A series of data cleaning were performed in data_cleaning.rmd file. Below are the cleaned dataset output from the data_cleaning.rmd file.
File name | Variable Name | Variable Description | Variable Nature |
---|---|---|---|
main.csv | TC/HDL-C | Ratio of total to HDL-Cholesterol | Primary Y variable |
BMI | Body Mass Index (kg/m**2) | Primary X variable | |
Glycohemoglobin | Glycohemoglobin (%) | Supplemental X variable | |
Age | Age (years) | Supplemental X variable | |
Gender | Gender (Female/Male) | Supplemental X variable |
Of the 6360 respondents who had valid measurements for BMI, Cholesterol, and Glycohemoglobin, only around 20% (1248) answered they had smoked at least 100 cigarettes in life and provided responses for the frequency of cigarette smoking. We were unable to determine the smoking habit of the other 80%.

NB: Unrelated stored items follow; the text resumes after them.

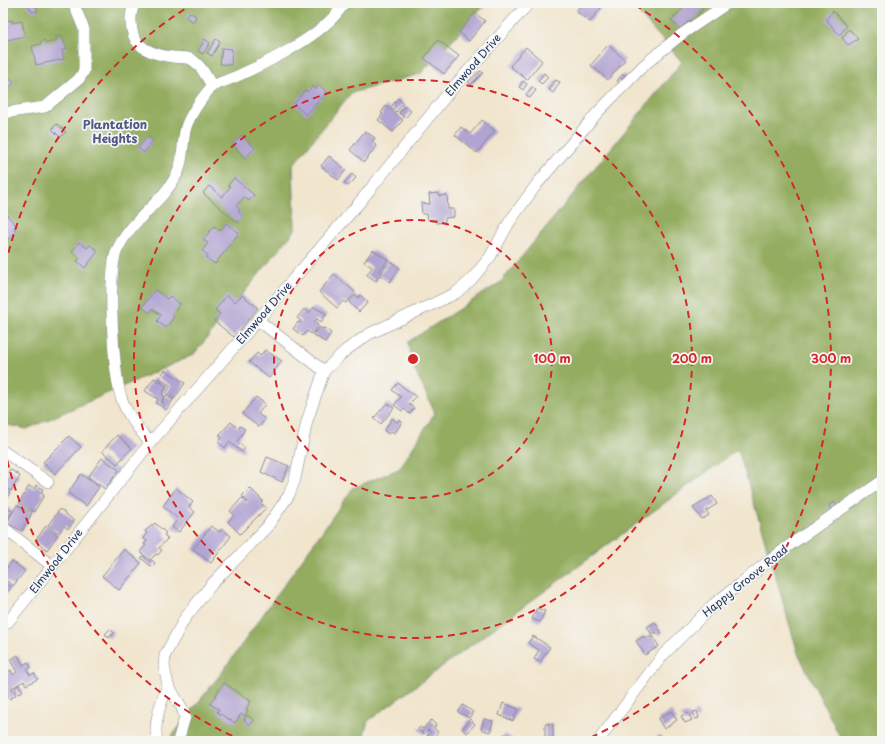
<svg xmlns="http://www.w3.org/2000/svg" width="885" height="744" viewBox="0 0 885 744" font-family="'Playpen Sans',sans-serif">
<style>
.forest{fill:#93ac5f;stroke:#576e5e}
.building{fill:#b1a3d2}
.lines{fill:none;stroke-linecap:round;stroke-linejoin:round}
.street-casing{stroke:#868a96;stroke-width:12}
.street{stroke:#fff;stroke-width:11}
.ring{fill:none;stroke:#d62828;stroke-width:2;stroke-dasharray:7 5}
.labels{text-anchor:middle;stroke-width:3.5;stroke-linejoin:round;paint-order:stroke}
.street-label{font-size:11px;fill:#1b2f5e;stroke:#f6f6f2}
.neighbourhood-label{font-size:12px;font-weight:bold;fill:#505887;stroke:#f6f6f2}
.centre{fill:#d62828;stroke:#f6f6f2;stroke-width:2}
.ring-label{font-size:12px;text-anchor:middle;font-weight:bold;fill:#d62828;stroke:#f6f6f2;stroke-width:3.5;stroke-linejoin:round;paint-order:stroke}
</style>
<rect width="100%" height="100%" fill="#f6f6f2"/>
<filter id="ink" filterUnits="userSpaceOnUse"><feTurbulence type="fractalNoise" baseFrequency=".025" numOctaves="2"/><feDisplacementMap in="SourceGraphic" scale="8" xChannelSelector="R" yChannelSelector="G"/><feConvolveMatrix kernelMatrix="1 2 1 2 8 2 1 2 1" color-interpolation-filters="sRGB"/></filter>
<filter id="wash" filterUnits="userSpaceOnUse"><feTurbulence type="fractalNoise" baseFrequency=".012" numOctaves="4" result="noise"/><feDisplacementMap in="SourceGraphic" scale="16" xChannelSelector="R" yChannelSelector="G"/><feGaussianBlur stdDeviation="0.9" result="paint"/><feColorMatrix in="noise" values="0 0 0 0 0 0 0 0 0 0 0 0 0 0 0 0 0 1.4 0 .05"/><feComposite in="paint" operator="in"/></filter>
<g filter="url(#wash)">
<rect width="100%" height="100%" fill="#f1e5cd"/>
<path class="forest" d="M3 3H487L420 74 351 93 293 165 295 230 193 355 27 429 3 424Z
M630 3H882V741H842L798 653 738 449 368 721 362 741H168L223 671 353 488 399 469 435 413 413 366 408 342 501 282 682 62Z"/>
<g id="blocks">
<path class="building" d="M27 3H35L38 11 32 12Z
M578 3H603L604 4 590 22 576 11 580 6Z
M688 3H703L705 6 692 22 690 20 680 29 671 20Z
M833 11 847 26 839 35 826 19Z
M189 12 196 16 193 22 186 17Z
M475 13 485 21 469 41 459 32Z
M12 20V23L22 21 25 36 3 41V28L7 27 6 21Z
M849 29 858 39 848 45 842 38Z
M62 36 67 49 62 50 64 59 36 65 32 46 41 44V41L45 40 46 43 56 41V37Z
M205 39 210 43 203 54 198 51Z
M216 39 220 42 212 56 207 53Z
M438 40 459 56 444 74 424 58Z
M608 45 625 60 608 80 591 65Z
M526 47 542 61 527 80 510 66Z
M222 48 232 49 231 65 220 64Z
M480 71 483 73 471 85 468 82Z
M544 73 548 77 542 84 538 81Z
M623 74 627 77 620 84 617 81Z
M7 76 14 83 3 93V79Z
M555 80 560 82 553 93 549 90Z
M523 81 527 84 523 90 519 87Z
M319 85 327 92 306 115 294 104 305 90 307 92 313 86 316 89Z
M532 87 536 90 530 98 526 95Z
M398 98 403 103 396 112 391 107Z
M386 106 403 120 393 132 378 120 383 114 381 113Z
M405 106 411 111 405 118 399 113Z
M482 120 495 131 477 153 455 135 461 127 470 134Z
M57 124 66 132 60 137 52 129Z
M365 131 375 138 372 142 377 146 364 162 350 150Z
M242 135 255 148 245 158 232 144Z
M147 136 153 140 144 153 138 148Z
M329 156 346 170 338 180 321 166Z
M352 174 356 178 348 186 344 183Z
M234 178 254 195 249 201 244 197 236 206 240 210 238 212 243 216 238 223 203 193 209 186 222 197 230 187 228 185Z
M439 193V196L447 195 448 209H454V217L445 218V222L437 223 436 219 428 220 427 214H422L421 203 430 204 429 194Z
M5 213 17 226 14 229 17 231 9 239 6 237 3 240V215Z
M226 223 239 233 215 264 206 258 208 255 202 251 208 243 203 240 214 226 220 231Z
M79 242 87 248 90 245 98 251 85 268 77 261 80 258 72 252Z
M373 250 388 260 379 272 381 273 390 261 400 268 390 282 380 275 376 281 367 275 372 267 364 262Z
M334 274 355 292 346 303 343 301 337 308 319 292Z
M155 290 167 299 170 296 180 304 172 315 174 317 166 328 157 321 161 315 152 309 150 313 142 307Z
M227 295 235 302 242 295 258 308 234 337 214 321 220 314 215 310Z
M355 295 358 298 360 295 368 302 359 312 349 302Z
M314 307 327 314 321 322 317 319 314 322 318 325 313 332 314 333 319 327 322 329 324 328 331 333 325 342 307 331 303 336 293 329 298 322 300 323 301 321 297 318 304 309 309 313Z
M265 350 282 361 269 378 249 362 257 353 260 356Z
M165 370 185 383 174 399 166 393 171 386 159 378Z
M154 378 167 386 162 394 164 395 160 406 156 403 158 399 145 391Z
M398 383 416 397 409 404 414 408 410 414 404 409 402 411 394 405 401 397 392 390Z
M166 395 173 400 166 410 162 407 164 403 162 402Z
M256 397 265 404 258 414 265 419 259 427 242 414Z
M387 403 394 408 381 424 374 418Z
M392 418 397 422 399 420 402 422 395 433 391 431 389 434 384 431Z
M231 422 238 428 240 426 245 429 237 442 245 448 242 452 229 442 225 448 218 442 222 437 219 435Z
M117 435 132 448 117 464 102 451Z
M69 436 81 447 55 474 43 462Z
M267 457 289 466 282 482 261 472Z
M102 458 119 470 105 489 88 477Z
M10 469 20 476 11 491 3 486V481Z
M81 474 99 487 86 506 68 493Z
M36 485 43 489 41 493 44 495 34 512 19 503 29 486 34 489Z
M3 488 10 493 3 503Z
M176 488 193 502 189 507 195 512 179 532 172 527 178 519 163 506Z
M250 488 263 501 261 503 266 508 240 534 228 522 234 515 230 511 242 498 247 503 248 502 242 496Z
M712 496 717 504 706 511 709 515 702 519 693 508Z
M834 502 838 509 832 512 829 505Z
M17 505 32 513 22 531 7 523Z
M7 507 13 511 6 521 3 519V512Z
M60 509 74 521 68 529 64 526 59 533 48 525Z
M155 523 166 533 164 535 168 538 159 548 162 550 158 555 156 554 150 560 140 552 146 545 144 544 147 541 143 538 147 533 145 531Z
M46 526 58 535 47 550 35 541Z
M211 526 220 532 222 529 231 536 211 563 193 549Z
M124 549 141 563 119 590 102 576Z
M143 556 150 562 152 560 155 563 152 567 141 558Z
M12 561 25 571 13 586 3 578V573Z
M3 581 11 588 3 597Z
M537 608 545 611 540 622 532 619Z
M655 622 662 633 658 635 656 632 652 635 647 627Z
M110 629 114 633 109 638 105 634Z
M533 636 550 647 540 662 534 659 539 650 528 643Z
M644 636 645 639 650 636 651 638 653 637 659 646 645 655 636 641Z
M18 655 23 665 28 662 31 668 27 670 30 675 34 673 38 679 26 685 24 681 12 688 16 695 10 699 7 695 3 697V675L11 670 13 675 17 672 10 660Z
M224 683 251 701 246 709 248 711 244 716 241 714 235 723 217 712 219 709 210 704Z
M19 685 23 691 18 694 15 688Z
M503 703 518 709 513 721 499 715Z
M463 705 473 712 469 718 458 712Z
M671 711 677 720 664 729 658 719Z
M697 711 699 718 695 719 693 712Z
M688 713 692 720 685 723 681 716Z
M247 715 254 720 250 725 244 720Z
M470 719 475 724 467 733 462 729Z
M484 719 493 721 490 732 481 729Z
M431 720 436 725 434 728 438 732 431 740 427 736 430 732 428 730 424 734 418 729 420 727 423 729Z
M545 724H553V737L545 738Z
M504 734 510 737 514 741H500Z
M660 735 662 741H655L654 739Z"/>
</g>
</g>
<g filter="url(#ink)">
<use href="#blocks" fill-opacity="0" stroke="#868a96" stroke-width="1"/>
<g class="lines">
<g class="street-casing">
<path id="street" d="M135 3C130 12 130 20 132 30 135 49 156 55 173 57 178 58 186 57 191 59 201 65 206 76 212 86 202 98 191 112 186 127 182 141 184 158 178 172 164 202 131 219 117 250 107 272 113 372 121 397 126 414 139 429 150 443
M212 86C248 73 326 37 344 3
M3 113 45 107 79 79 84 71V29L75 7 77 3
M258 320 324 371
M3 451 48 482
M3 527 52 566
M3 625 8 622 150 443 258 320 359 203 450 91 529 3
M157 741C153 722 161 703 168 685
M178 741 185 717 182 708 168 685 164 666 165 655 185 618 212 584 267 527 289 495 295 479 307 421 324 371 346 350 369 334 456 293 471 280 490 257 510 221 537 184 598 112 644 65 682 34 728 3
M598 741 663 655 714 604 787 547 882 481"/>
</g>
<use href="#street" class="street"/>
</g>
</g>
<g class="ring">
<circle cx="413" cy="359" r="139"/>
<circle cx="413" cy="359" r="279"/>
<path d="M243 741A418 418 0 0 1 3 442M3 276A418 418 0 0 1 191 5M635 5A418 418 0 0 1 583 741"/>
</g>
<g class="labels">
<g class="street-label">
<text transform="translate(473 65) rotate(-49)" y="4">Elmwood Drive</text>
<text transform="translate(264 313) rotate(-49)" y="4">Elmwood Drive</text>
<text transform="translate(56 561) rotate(-52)" y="4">Elmwood Drive</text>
<text transform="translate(745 581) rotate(-39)" y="4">Happy Groove Road</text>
</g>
<g class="neighbourhood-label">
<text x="115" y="129">Plantation<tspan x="115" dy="14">Heights</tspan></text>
</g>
</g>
<circle cx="413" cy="359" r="6" class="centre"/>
<g class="ring-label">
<text x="552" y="363">100 m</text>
<text x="692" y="363">200 m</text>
<text x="831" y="363">300 m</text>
</g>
<rect width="885" height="744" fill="none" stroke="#f6f6f2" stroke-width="16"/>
</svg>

Consider the response on frequency of smoking could be inaccurate as respondents could feel a social pressure to under-report their frequency of smoking, we believed we should not narrow down our main dataset to only include the 1248 respondents who answered the smoking habit question. Therefore, we treated the sample of 1248 respondents as a separate dataset from the main dataset of the 6360 respondents and analyzed the effect of smoking on Cholesterol separately.
File name | Variable Name | Variable Description | Variable Nature |
---|---|---|---|
smoking.csv | TC/HDL-C | Ratio of total to HDL-Cholesterol | Primary Y variable |
BMI | Body Mass Index (kg/m**2) | Primary X variable | |
Glycohemoglobin | Glycohemoglobin (%) | Supplemental X variable | |
Age | Age (years) | Supplemental X variable | |
Gender | Gender (Female/Male) | Supplemental X variable | |
num_cigarettes | # of cigarettes in a year | Supplemental X variable |
Each output file was split to explore (30% of the output file) and confirm (70% of the output file). All data analysis were performed on explore dataset while the final results were generated from confirm dataset.